Key Points: Head of EPSRC Speaks to THE

The head of EPSRC, Paul Golby, has spoken to THE about the concerns voiced by academics on the research council’s strategies.

Key points he raises are as follows:

  • “With a real-term budget cut of 12-14 per cent, the EPSRC has had to make difficult choices to ensure that the UK’s research base remains internationally competitive; but there are things we could have done better.”
  • “While peer review determines which research to fund, the EPSRC is responsible for creating the right environment for this to happen, and our communications about this have not been crystal clear.Academic excellence is our number one priority and always will be. Let’s shout that from the rooftops so no one can doubt our commitment to it.
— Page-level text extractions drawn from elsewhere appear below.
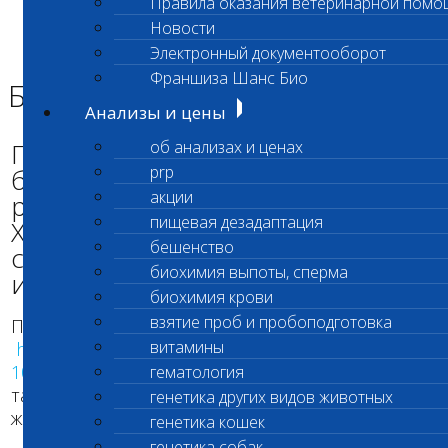
Правила оказания ветеринарной помо
Главная страница
Новости
Новости
Электронный документооборот
Благотворительная выставка!
Франшиза Шанс Био
Благотворительная выставка!
Анализы и цены
Продолжается наше участие в
об анализах и ценах
prp
благотворительных выставках в
акции
рамках программы "СПАСЕННЫЕ
пищевая дезадаптация
ХВОСТЫ"! На этот раз наши
бешенство
сотрудники будут ждать вас 24
биохимия выпоты, сперма
июня ПКИО Кузьминки!
биохимия крови
взятие проб и пробоподготовка
Подробная информация
витамины
https://vk.com/club10401888?w=wall-
10401888_637%2Fall
и
https://vk.com/ulubvinetporod
гематология
так
генетика других видов животных
же
https://www.facebook.com/groups/schansbio/
генетика кошек
генетика собак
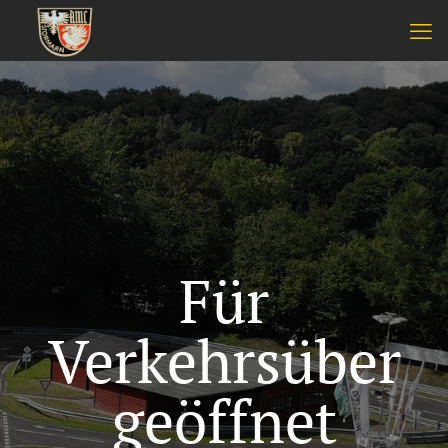
Für
Verkehrsüber
geöffnet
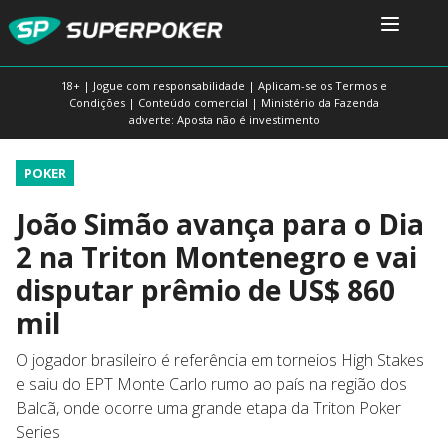
18+ | Jogue com responsabilidade | Aplicam-se os Termos e
Condições | Conteúdo comercial | Ministério da Fazenda
adverte: Aposta não é investimento
POKER
João Simão avança para o Dia
2 na Triton Montenegro e vai
disputar prêmio de US$ 860
mil
O jogador brasileiro é referência em torneios High Stakes
e saiu do EPT Monte Carlo rumo ao país na região dos
Balcã, onde ocorre uma grande etapa da Triton Poker
Series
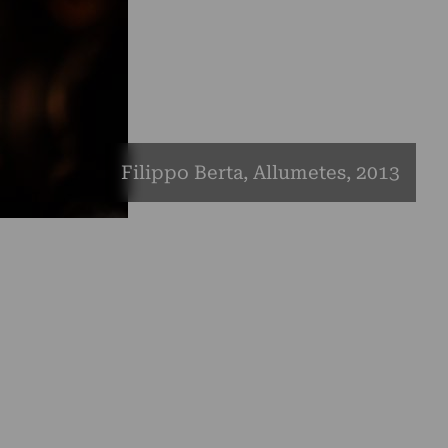
Filippo Berta, Allumetes, 2013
From now on, we need to send a clear signal that this takes priority over all other considerations.”
  • “Asking researchers to identify the national importance of their research “over a 10-50 year time-frame” has caused most angst. We recognise that impact doesn’t happen overnight and can be difficult to predict. This phrase was misleading so we will no longer use it and give clearer guidance to our peer reviewers.”
  • “We have also heard concerns about PhD studentships, particularly the problems that young academics have in securing funding for students. We are addressing this through the doctoral training grants awarded to universities, and will be encouraging them to use those grants strategically including in support of their early-career appointments.”
  • “We plan to do much more to involve and engage the community in future. I would like to create more opportunities for people to meet and discuss issues with members of EPSRC Council, as well as our advisers and staff, so that we increase the transparency of what we do and give everyone greater access to those responsible for making decisions.”
  • “We are commissioning two independent reviews: one to look at how the EPSRC obtains strategic advice to help it develop effective policies, and one to evaluate our overall peer-review processes. The first will report back to EPSRC’s governing council in six months and the second a few months later and they will both be made public.”

The full article is available here.

Hopefully EPSRC’s transparency and clarity will improve following this statement and the forthcoming reviews, so we as a research community will be able to pro-actively and positively engage with them to shape future strategies.